No papá. ¿Cómo se organizaban las legiones romanas?

Nine is a lucky number

Me gustaban las tardes de domingo. Incluso las de invierno. Qué coño, creo que las de invierno eran las que más me gustaban. Cuando salía de casa al mediodía para visitar a mis padres mi calle estaba completamente vacía y Santiago parecía una ciudad fantasma. Solo cuando el día se acercaba a su fin algunos bares y cafeterías abrían sus puertas para recordar que el apocalipsis zombi aún no había llegado. De alguna manera las últimas horas del domingo siempre han funcionado como anticipo del lunes.

Para mí quedar los tres era una forma de retrasar lo inevitable. No existen madrugones ni jefes ni compañeros pesados mientras pueda engañarme a mí mismo. Nos veíamos en alguna cafetería y desmontábamos el mundo que nos rodeaba. De vez en cuando incluso se nos escapaba algún lamento pero cuando estábamos juntos era como si no termináramos de creérnoslo. Todo era una broma, la infinita broma, como si nada pudiera atraparnos en nuestro rincón.

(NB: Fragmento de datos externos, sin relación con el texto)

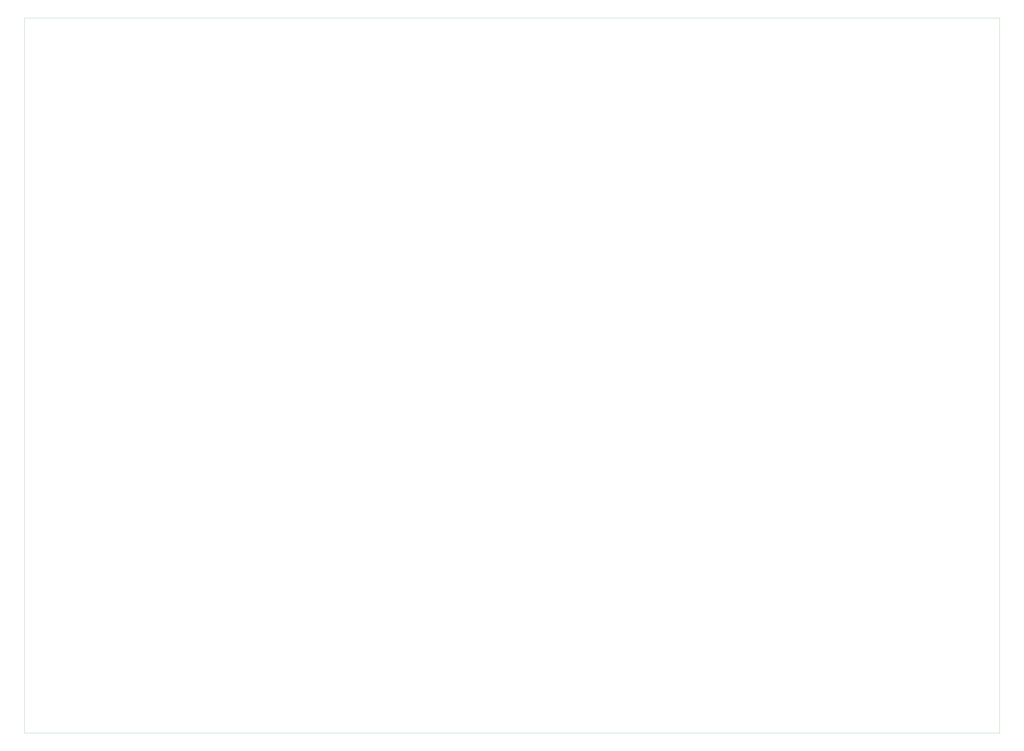
<source format=gbr>
%TF.GenerationSoftware,KiCad,Pcbnew,(6.99.0-3937-g3e53426b6c)*%
%TF.CreationDate,2025-03-10T01:13:03-04:00*%
%TF.ProjectId,AnalogFNN,416e616c-6f67-4464-9e4e-2e6b69636164,rev?*%
%TF.SameCoordinates,Original*%
%TF.FileFunction,Profile,NP*%
%FSLAX46Y46*%
G04 Gerber Fmt 4.6, Leading zero omitted, Abs format (unit mm)*
G04 Created by KiCad (PCBNEW (6.99.0-3937-g3e53426b6c)) date 2025-03-10 01:13:03*
%MOMM*%
%LPD*%
G01*
G04 APERTURE LIST*
%TA.AperFunction,Profile*%
%ADD10C,0.100000*%
%TD*%
G04 APERTURE END LIST*
D10*
X12000000Y-12000000D02*
X484400000Y-12000000D01*
X484400000Y-12000000D02*
X484400000Y-358500000D01*
X484400000Y-358500000D02*
X12000000Y-358500000D01*
X12000000Y-358500000D02*
X12000000Y-12000000D01*
M02*

</source>
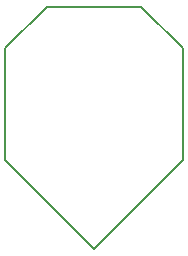
<source format=gm1>
G04 #@! TF.FileFunction,Profile,NP*
%FSLAX46Y46*%
G04 Gerber Fmt 4.6, Leading zero omitted, Abs format (unit mm)*
G04 Created by KiCad (PCBNEW 4.0.2+dfsg1-stable) date Tue 27 Nov 2018 02:44:50 AM EST*
%MOMM*%
G01*
G04 APERTURE LIST*
%ADD10C,0.100000*%
%ADD11C,0.150000*%
G04 APERTURE END LIST*
D10*
D11*
X143000000Y-90000000D02*
X151000000Y-90000000D01*
X139500000Y-103000000D02*
X139500000Y-93500000D01*
X147000000Y-110500000D02*
X139500000Y-103000000D01*
X143000000Y-90000000D02*
X139500000Y-93500000D01*
X154500000Y-93500000D02*
X151000000Y-90000000D01*
X154500000Y-103000000D02*
X154500000Y-93500000D01*
X147000000Y-110500000D02*
X154500000Y-103000000D01*
M02*

</source>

Una de aquellas tardes de invierno yo decidí escupir alguna de mis preocupaciones, de esas que no duraban más de dos semanas pero que a mí me podían parecer material de novela trágica. Creo que no me tomaron en serio y menos mal que no lo hicieron. Les acabé hablando de una canción de John Lennon que había escuchado ese fin de semana. «Al llegar a casa os la paso». Nos separamos y yo me volví al piso compartido en el que vivía solo. Silbando en el portal mientras esperaba el ascensor.